By Jared Newman | Monday, September 27, 2010 at 1:27 pm
A recent Playstation 3 firmware update has blocked knock-off Playstation 3 controllers, but not without taking down a few legitimate third-party controllers from Mad Catz.
The Mad Catz controllers that no longer work with the Playstation 3’s latest firmware are the 2008 Wireless PS3 GamePad, 2008 Wired PS3 GamePad and PS3 Wireless MicroCon. Mad Catz will replace the controllers if they’re within the standard warranty of five years, GamesIndustry.biz reports, so anyone who acts before 2012 should be fine.
Why Sony is cracking down on counterfeit Playstation 3 controllers now is unclear. Sony’s official line is that fake controllers have been spotted in the market, and they’re prone to igniting or exploding.
Recent attempts to hack the PS3 might also explain the move; one “jailbreak,” called PSGroove, could use all kinds of modified USB devices (even a TI-84 calculator) to break down Sony’s defenses. The latest firmware update, version 3.50, patched these vulnerabilities, but Sony could now be trying to create a whitelist of approved USB devices to prevent future attacks, GamesIndustry.biz speculates.

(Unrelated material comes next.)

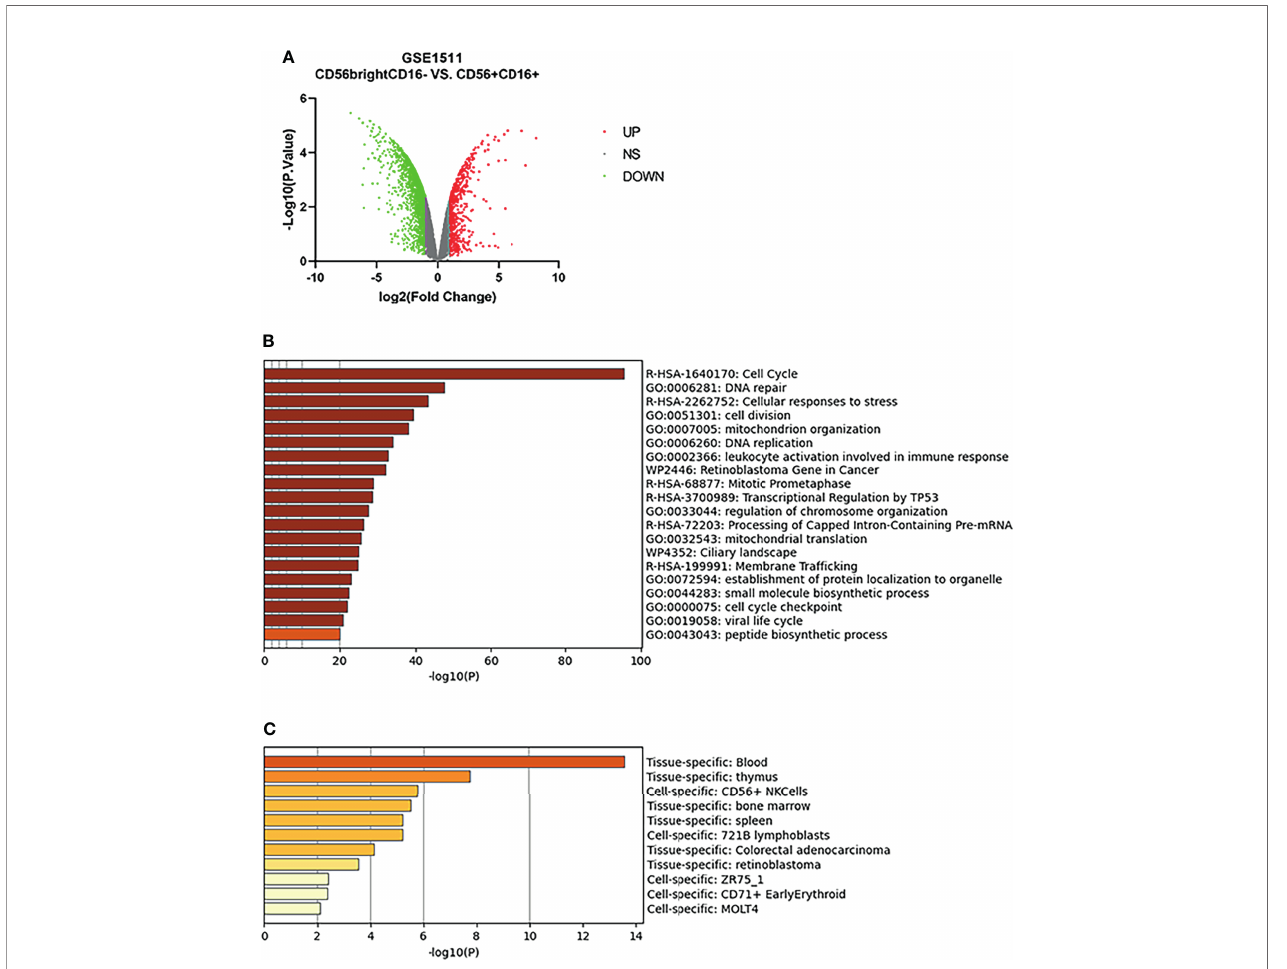
FIGURE 4 | Differentially expressed genes in activated CD56 + CD16 + human NK cell subset samples. (A) Volcano plot for differentially expressing genes between CD56 bright CD16 - and activated CD56 + CD16 + human NK cell subset samples. Red dots represented signi fi cantly upregulated genes, while green dots represented signi fi cantly downregulated genes. (B) Heatmap of Gene Ontology (GO) and Kyoto Encyclopedia of Genes and Genomes (KEGG) enriched clusters colored by p -value. (C) The summary of enrichment analysis in PaGenBase con fi rmed tissue and cell speci fi c for these genes.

Whatever the case, disabling video game hardware with software is a slippery slope. I’m reminded of when Microsoft locked out “unauthorized” third-party memory cards last year, alleging that these cards enabled players to cheat at Xbox Live. Microsoft’s intentions, however noble, left people with unusable memory cards, and no access to their data.
Kudos to Mad Catz for replacing its now-useless controllers from 2008. I’m guessing the cost of doing so is less than whatever lawsuits and other fallout would have occurred otherwise. But the idea that third-party hardware you buy today might get shut out in a few years leaves a bitter taste behind.